Grasso and his team spoke of parking to the commission Tuesday. The developer will have 650 paid parking spaces, which he said would handle all patrons for shows that aren’t sell-outs. For those sell-out shows, Grasso said he anticipates the overflow would park behind the venue on Cumberland Street. He told the commission that in response to comments at an earlier, information-only planning commission meeting, the plans have been adjusted to include a second entrance facing Cumberland, so that patrons wouldn’t have to walk the whole way around the building. The team said they did not anticipate patrons would be walking through the neighborhood. And they said there were no houses close to the site of the proposed venue.
Commissioners asked about the content of the letters from the community organizations, and Planning Commission Executive Director Gary Jastrzab summed them up. “Both groups are concerned that patrons of the facility would park in their neighborhoods, would approach the site through their neighborhoods, and after events, would wander through their neighborhoods doing any variety of social misdeeds,” he said. “I don’t think (planning commission staff) was convinced of that.” Staff recommended approval of the zoning bill, which was introduced by First District Councilman Frank DiCicco.

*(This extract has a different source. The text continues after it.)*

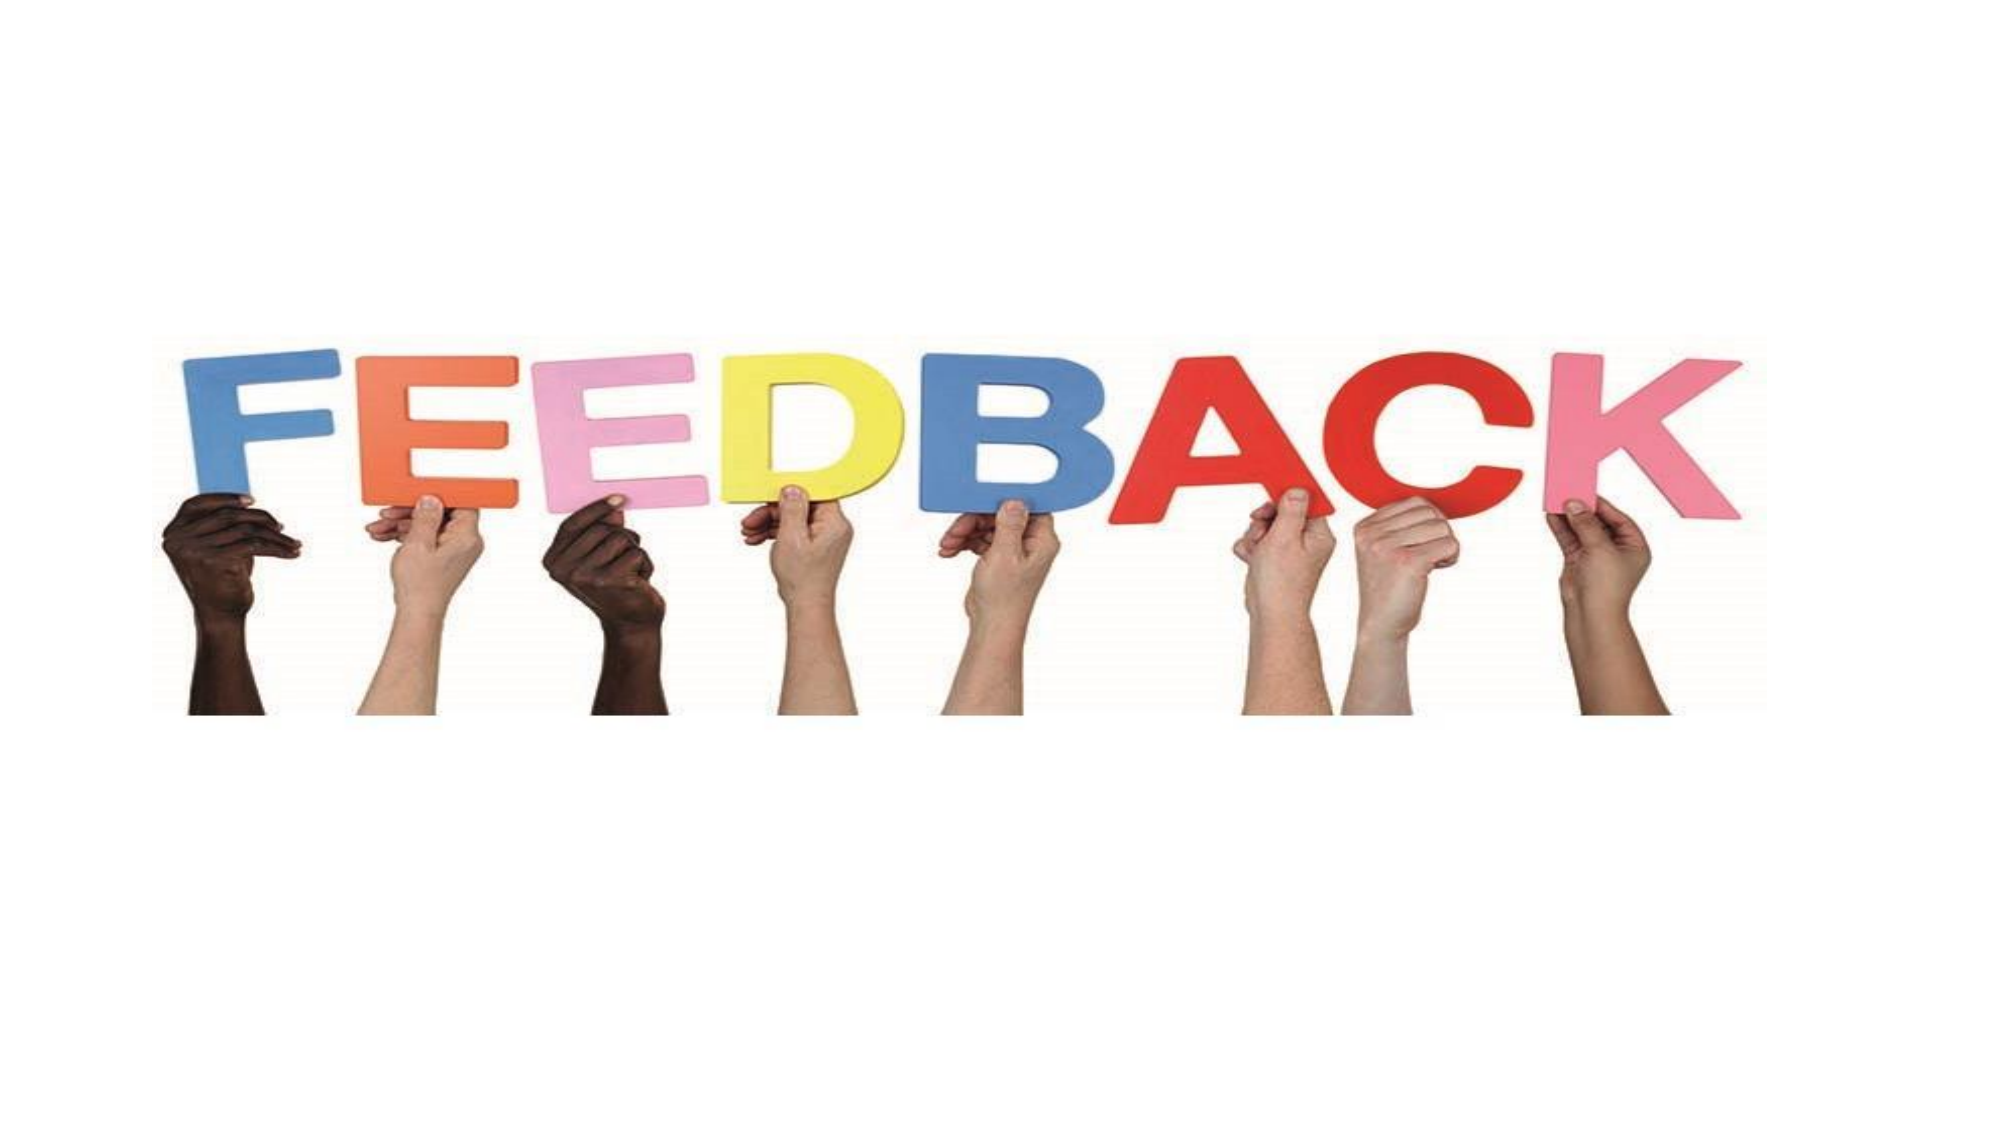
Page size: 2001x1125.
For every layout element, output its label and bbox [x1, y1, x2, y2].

list [151, 63, 1767, 989]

The bill would lift the Delaware Avenue Overlay, which bans nightclubs, from the site. DiCicco was also the overlay’s sponsor. Grasso attorney Ronald Patterson said the project wouldn’t be a nightclub, but fell under the code definition of one.
One other person spoke against the plan – an attorney, representing the owners of nearby land that was once the spot of the Pinnacle casino proposal, said his clients were concerned the project would limit access to their properties.
Smith asked the attorney what plans the property owners had for the land, since it has been sitting vacant for a very long time.
Vice-Chairman Joseph Syrnick said that was a very good question, but one that would have to remain rhetorical. Syrnick said that while public transportation is nearby, he expected most patrons would drive. “The connections there are about as good as you can get with I-95,” he said.
The vote almost didn’t happen. Four of the nine commissioners must be present for a quorum, and as the meeting stretched on for about four hours, some who were present had to leave. Grasso’s team and those who had come to speak were not happy when Syrnick told him that the commission could not vote.
“What do you mean?” asked attorney Patterson. “We have a Rules Committee hearing on May 4?”
Syrnick had never dealt with such a situation before. After consulting with an attorney, he said the testimony could go on, and that while the commission couldn’t take an official vote, it could still vote, and the results of that vote, plus staff’s recommendation, could go to the Rules Committee. But then one commissioner came back, and so the vote was official: 4-0.
FNA’s Brecher said that his organization will talk to Grasso to see if any changes have or will be made to the plan that would merit FNA taking another vote on the project.
“After we talk to them, we will likely compose another letter explaining our viewpoint and our recommendations for the project” to city council, he said.